On 20.February the British High Commission to Namibia hosted a business event engaging and sharing international standard labour practices and the UK Action Plan entitled “Good Business” with representatives of the British Business Group (BBG) in Namibia.
Acting Permanent Secretary in the Ministry of Labour and Social Welfare, Vilbard Usiku, together with the Director of the Labour Resource and Research Institute (LaRRI), Hilma Shindondola-Mote, shared their institutions perspectives on the situation of labour practices in Namibia.
In addition, Vic van Vuuren, Director of the Pretoria office of the International Labour Organization shared the standard international labour practices with the group.
Launched in September 2013, the UK is the first country to present a National Action Plan to implement the UN business and human rights guiding principles. The UK government strongly believes that the promotion of business and respect for human rights should go hand.

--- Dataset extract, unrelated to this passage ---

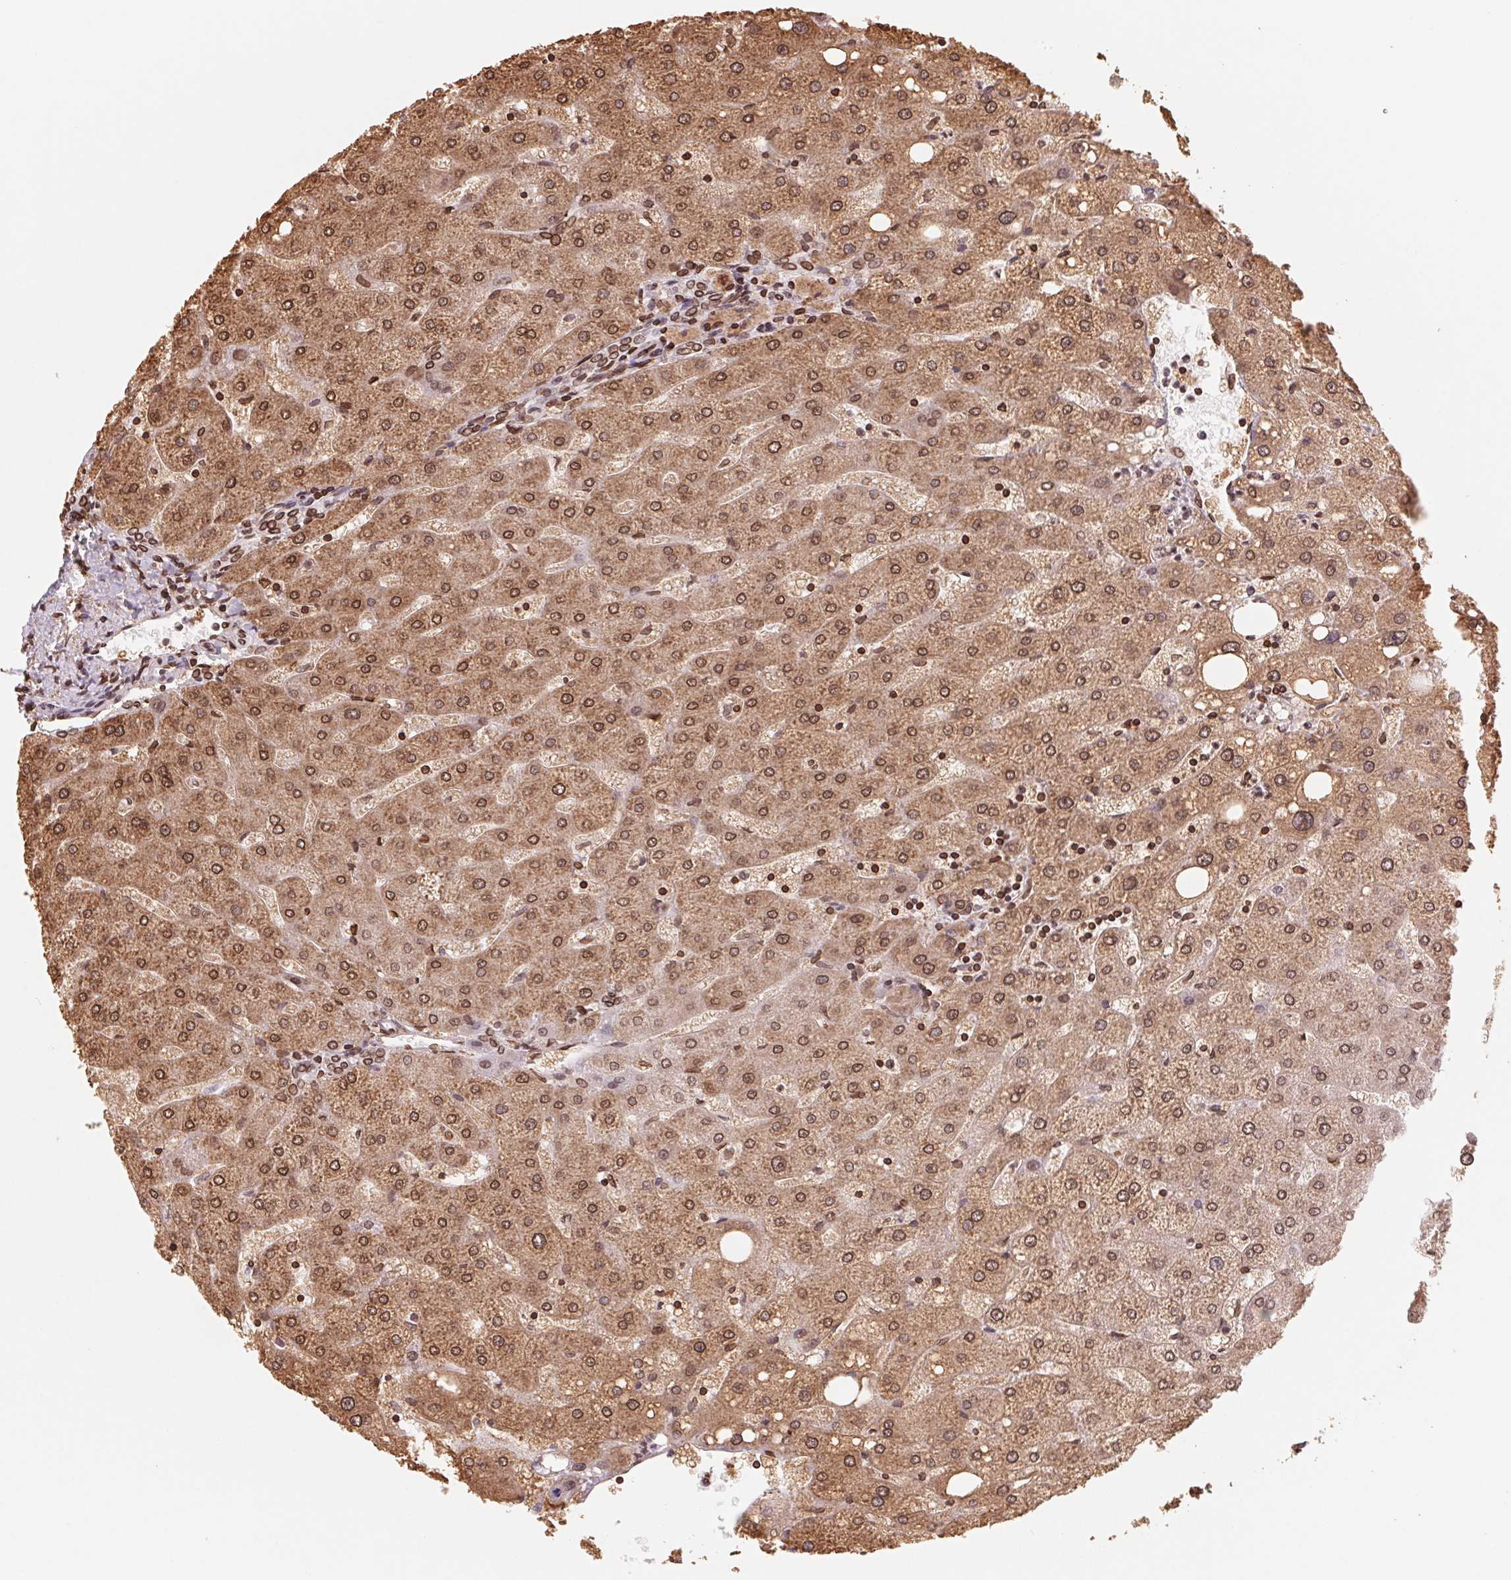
{"staining": {"intensity": "moderate", "quantity": ">75%", "location": "cytoplasmic/membranous,nuclear"}, "tissue": "liver", "cell_type": "Cholangiocytes", "image_type": "normal", "snomed": [{"axis": "morphology", "description": "Normal tissue, NOS"}, {"axis": "topography", "description": "Liver"}], "caption": "Immunohistochemical staining of normal liver shows >75% levels of moderate cytoplasmic/membranous,nuclear protein staining in about >75% of cholangiocytes. The staining was performed using DAB to visualize the protein expression in brown, while the nuclei were stained in blue with hematoxylin (Magnification: 20x).", "gene": "LMNB2", "patient": {"sex": "male", "age": 67}}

The UK Action Plan “Good Business” sets out what this means for business in terms of the pillars in the United Nations Guiding Principles (UNGP) such as: the state’s duty to protect against human rights abuses by third parties, including business; the responsibility of companies to respect human rights; and the need for access by victims to effective remedy, judicial and non-judicial.
The BBG has strong representation from across the main areas of UK business in Namibia, including the mining sector, oil and gas, marine services, infrastructure development, and tourism. The UK encourages all companies to review their existing grievance procedures to ensure they are fair, transparent, understandable, well-publicised and accessible by all, and provide for grievances to be resolved effectively without fear of victimisation. It is also important for businesses to require similar good practice of their supply chains, especially in areas where abuses of rights have been identified.

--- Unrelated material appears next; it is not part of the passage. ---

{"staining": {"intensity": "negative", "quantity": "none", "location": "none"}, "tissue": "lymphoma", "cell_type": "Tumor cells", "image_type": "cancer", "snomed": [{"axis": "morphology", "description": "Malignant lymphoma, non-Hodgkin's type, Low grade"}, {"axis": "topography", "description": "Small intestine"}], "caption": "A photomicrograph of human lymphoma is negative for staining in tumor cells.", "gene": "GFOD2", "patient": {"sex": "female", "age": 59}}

Apart from introducing the UK Action Plan, ILO regional director, Vic van Vuuren, highlighted the need to uphold international standard labour practices. “By having a solid base of labour standards coupled to a process of sound social dialogue countries will be better positioned to deal with the challenges of job creation and social security safety nets which in effect reduces poverty levels on a more sustainable basis” he says.
Hilma Shindondola-Mote, director of Labour Resource and Research Insitute (LaRRI), added, “we continue to save pockets of persistent and deepening levels of unemployment alongside workers of skills shortage in the mining, gas and oil sectors”.